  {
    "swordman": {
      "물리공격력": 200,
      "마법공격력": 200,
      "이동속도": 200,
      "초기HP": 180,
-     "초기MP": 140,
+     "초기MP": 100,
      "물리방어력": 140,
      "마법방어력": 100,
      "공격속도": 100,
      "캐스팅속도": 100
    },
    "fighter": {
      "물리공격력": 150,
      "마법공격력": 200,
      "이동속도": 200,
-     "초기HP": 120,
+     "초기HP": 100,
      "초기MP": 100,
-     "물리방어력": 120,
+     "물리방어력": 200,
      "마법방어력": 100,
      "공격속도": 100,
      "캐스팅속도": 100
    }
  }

* * *

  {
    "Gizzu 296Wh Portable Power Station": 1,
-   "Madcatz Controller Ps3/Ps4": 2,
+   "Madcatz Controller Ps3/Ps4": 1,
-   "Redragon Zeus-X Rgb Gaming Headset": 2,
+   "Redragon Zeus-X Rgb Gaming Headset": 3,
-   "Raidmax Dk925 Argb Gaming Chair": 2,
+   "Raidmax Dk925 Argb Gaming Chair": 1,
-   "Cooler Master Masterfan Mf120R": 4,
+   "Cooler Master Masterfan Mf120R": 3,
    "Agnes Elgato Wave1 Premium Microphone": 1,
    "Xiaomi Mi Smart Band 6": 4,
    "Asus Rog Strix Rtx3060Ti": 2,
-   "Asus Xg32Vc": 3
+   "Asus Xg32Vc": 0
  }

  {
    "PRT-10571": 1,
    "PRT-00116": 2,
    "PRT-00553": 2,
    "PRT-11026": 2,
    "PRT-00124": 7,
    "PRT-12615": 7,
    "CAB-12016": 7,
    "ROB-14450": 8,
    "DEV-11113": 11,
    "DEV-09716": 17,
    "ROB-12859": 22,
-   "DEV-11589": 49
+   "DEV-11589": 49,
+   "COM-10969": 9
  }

Task brief →
Return every line of the listing that has the word "Asus" in it.

Answer to the exercise →
    "Asus Rog Strix Rtx3060Ti": 2,
-   "Asus Xg32Vc": 3
+   "Asus Xg32Vc": 0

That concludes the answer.